Salvage Cars Buyer Tips

How Does a Car Gain a Salvage Title, and is It Possible to Fix the Car So the Title is Clean Again?

By Mike Richards Updated: 07/30/2018 Posted: 04/10/2017

It’s easy to get excited when you see an amazing deal on a car you’ve always wanted on an auction site—until, of course, you see that the vehicle has a salvage title. If you know anything about cars, you probably know that a lot of experts advise against buying cars with salvage titles. You might be quick to click past a salvage car or to ignore salve vehicles when you filter online searches.

Not so fast. A salvage car can indeed be a savvy financial decision—but only if you know what you’re getting into, and how to keep the deal profitable.

How Does a Car Get a Salvage Title?

Cars with a salvage title have been salvaged—declared a total loss, or “totaled”–by an insurance company. Totaled vehicles are simply those that the insurer has decided not to repair after they are damaged. In most cases, this is a purely financial consideration, with insurers weighing the potential costs of restoration against the cost of the vehicle itself. Thus low-value cars with extensive damage are more likely to be salvaged and end up in salvage lots and auction sites than other cars.

In some cases, however, state law requires an insurer to salvage a car. Cars may be declared a total loss if they are flooded, suffer significant hail damage or face damage to the frame of the vehicle that renders it unsafe to drive or impossible to repair. These are the salvage cars buyers should watch for, since they can never really be restored to their original condition, and may not even be safe to drive.

Common Causes of Salvage Titles

Salvage vehicles can be totaled for a wide variety of reasons, and knowing that a car has a salvage title alone tells you very little about its condition, driveability, or when you should purchase it. Some of the most common reasons vehicles are salvaged include:

  • The car is old or of very low value, and experiences damage in a car accident.
  • The car is new and of high value, but suffers extensive damage that is greater than or equal to the value of the car.
  • The car has been damaged in a hail storm.
  • The car has been flooded.
  • The engine has been damaged in a car accident, or due to sabotage such as the gas tank being filled with sugar.

Knowing why the vehicle has been salvaged can help you determine whether you should buy it, whether you will be able to resell it, and whether it has any value at all. Note that some unscrupulous sellers attempt to obscure the reason for which a vehicle was salvaged, so due diligence and a willingness to do your research are both vital if you want to win at the salvage car game.

When to Buy, When to Pass

Whether you should purchase a salvage vehicle is a personal decision dependent on your ability to pay for the car, to repair it, and to find a suitable buyer. However, some considerations can help you determine whether a salvage car is appropriate. A salvage car may be a good option if:

  • The car is inexpensive, and you can pay in cash.
  • The cost to repair the car is minimal.
  • The damage to the car is purely cosmetic, and renders it neither unsafe to drive nor cosmetically irreparable.
  • You can work with a mechanic or body expert you trust.

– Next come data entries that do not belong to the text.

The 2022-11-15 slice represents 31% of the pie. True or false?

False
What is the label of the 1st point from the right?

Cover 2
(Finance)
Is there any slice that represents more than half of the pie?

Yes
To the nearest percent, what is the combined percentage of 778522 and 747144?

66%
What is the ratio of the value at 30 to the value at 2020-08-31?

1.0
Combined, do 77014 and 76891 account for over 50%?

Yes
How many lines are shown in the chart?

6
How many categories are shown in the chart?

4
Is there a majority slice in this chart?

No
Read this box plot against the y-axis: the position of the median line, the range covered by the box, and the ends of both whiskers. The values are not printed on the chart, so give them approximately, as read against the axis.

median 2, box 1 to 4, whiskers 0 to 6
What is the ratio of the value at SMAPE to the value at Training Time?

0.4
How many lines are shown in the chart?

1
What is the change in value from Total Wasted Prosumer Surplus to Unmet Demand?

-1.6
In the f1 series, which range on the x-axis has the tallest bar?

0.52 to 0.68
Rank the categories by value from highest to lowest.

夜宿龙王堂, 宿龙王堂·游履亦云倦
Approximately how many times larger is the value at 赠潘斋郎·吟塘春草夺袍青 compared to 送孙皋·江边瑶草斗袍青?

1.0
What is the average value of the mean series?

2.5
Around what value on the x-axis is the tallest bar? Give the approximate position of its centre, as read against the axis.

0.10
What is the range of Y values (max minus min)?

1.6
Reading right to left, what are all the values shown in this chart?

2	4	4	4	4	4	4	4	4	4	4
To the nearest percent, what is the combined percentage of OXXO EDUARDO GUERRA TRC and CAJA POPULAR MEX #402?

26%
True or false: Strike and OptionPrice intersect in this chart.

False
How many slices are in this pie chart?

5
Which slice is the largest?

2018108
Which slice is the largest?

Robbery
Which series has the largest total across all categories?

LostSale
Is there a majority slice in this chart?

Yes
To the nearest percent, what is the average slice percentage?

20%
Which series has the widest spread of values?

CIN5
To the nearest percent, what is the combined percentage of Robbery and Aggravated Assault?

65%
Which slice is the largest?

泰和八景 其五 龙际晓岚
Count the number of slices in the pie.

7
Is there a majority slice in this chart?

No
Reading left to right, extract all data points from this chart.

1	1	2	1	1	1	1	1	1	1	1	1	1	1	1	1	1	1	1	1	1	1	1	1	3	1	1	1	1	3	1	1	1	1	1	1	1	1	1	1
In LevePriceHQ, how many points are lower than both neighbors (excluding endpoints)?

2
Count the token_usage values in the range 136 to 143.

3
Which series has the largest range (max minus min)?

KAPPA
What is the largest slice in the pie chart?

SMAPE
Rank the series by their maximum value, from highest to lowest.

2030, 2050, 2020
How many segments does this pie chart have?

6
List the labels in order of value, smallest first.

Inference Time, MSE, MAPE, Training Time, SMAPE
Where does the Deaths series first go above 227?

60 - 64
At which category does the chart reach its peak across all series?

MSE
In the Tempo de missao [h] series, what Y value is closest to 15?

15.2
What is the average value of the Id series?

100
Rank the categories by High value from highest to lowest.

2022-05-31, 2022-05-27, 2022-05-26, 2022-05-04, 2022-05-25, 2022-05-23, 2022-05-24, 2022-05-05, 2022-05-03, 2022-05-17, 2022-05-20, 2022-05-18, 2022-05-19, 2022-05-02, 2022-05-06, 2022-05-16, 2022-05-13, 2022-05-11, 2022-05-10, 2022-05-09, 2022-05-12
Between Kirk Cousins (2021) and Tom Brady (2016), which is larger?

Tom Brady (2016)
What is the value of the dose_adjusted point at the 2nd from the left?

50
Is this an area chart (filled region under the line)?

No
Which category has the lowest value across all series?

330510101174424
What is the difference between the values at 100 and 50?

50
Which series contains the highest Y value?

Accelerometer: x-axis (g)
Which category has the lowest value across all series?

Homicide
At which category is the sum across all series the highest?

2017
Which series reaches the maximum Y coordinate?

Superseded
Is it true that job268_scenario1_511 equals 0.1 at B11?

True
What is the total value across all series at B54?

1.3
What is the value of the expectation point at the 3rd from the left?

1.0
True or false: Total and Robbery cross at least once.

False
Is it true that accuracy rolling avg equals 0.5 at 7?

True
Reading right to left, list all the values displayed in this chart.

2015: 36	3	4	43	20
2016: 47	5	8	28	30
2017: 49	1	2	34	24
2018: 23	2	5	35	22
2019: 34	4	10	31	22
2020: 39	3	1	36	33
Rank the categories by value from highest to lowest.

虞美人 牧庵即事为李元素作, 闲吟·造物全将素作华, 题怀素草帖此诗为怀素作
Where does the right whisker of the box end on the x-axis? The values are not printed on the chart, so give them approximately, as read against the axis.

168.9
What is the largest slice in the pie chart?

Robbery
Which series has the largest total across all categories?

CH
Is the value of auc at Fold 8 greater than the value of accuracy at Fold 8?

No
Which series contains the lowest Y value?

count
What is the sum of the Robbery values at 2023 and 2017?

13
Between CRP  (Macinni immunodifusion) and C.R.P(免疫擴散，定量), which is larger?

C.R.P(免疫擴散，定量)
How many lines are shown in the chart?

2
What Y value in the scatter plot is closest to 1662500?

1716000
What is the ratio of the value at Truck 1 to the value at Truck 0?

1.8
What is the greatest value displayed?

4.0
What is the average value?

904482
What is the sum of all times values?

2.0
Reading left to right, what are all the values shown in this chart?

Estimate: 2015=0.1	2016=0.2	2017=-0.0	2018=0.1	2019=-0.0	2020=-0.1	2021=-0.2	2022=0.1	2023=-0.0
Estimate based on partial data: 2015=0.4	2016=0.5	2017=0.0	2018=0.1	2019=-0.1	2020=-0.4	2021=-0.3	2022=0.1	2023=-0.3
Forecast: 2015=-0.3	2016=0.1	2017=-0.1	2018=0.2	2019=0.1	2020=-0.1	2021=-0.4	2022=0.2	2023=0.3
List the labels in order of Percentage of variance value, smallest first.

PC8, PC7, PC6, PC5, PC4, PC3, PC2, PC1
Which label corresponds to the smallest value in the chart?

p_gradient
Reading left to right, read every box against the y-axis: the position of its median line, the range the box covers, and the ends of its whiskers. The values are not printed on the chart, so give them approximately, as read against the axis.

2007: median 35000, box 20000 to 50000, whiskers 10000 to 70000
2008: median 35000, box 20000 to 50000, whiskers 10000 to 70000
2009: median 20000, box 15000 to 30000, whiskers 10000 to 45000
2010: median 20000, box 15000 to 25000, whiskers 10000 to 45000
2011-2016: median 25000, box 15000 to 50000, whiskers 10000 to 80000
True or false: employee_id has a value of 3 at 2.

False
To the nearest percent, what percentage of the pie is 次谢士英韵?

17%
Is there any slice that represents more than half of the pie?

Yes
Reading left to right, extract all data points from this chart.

You should not buy a salvage vehicle if:

  • You cannot pay for the car in cash.
  • The car has severe structural problems that will be costly to fix.
  • You cannot get a vehicle history report; without such a report, you cannot rely on the seller’s word alone about why the car is a salvage vehicle.
  • You need to recover a very specific amount from the sale; selling and reselling of salvage vehicles is inherently unpredictable.

Financial Considerations for Purchasing a Salvage Vehicle

Purchasing a salvage vehicle is a bit different from purchasing a more traditional car. For one thing, most lenders will not finance a salvage vehicle. The reason for this is fairly simple: the value of a salvage vehicle is unpredictable, and its status as a salvage car drives down its potential resale value. Because salvage cars often suffer mechanical issues, it’s also possible that the car will die before the loan is paid off.

For this reason, and because buying a salvage car with a loan is a bad investment, you should be prepared to pay for the car in cash, out of your own pocket.

Before purchasing a salvage car, you’ll want to ensure you are able to insure the vehicle. Not all insurers will insure salvage title cars, so if you plan to drive the vehicle, you must work out insurance arrangements in advance.

Can a Title Be Repaired?

Repairing a salvage title is no simple matter. Once a salvage car is a salvage car, it must always have a salvage title. So-called title washing, the process of registering a car in a new state in an attempt to obscure its status as a salvage vehicle, is illegal and can subject you to both civil and criminal penalties.

In some states, it’s possible to repair damage to a car and register it as a refurbished title. In this case, a buyer will still be able to see that the car was a salvage vehicle, but the restored title denotes a car that has been substantially repaired.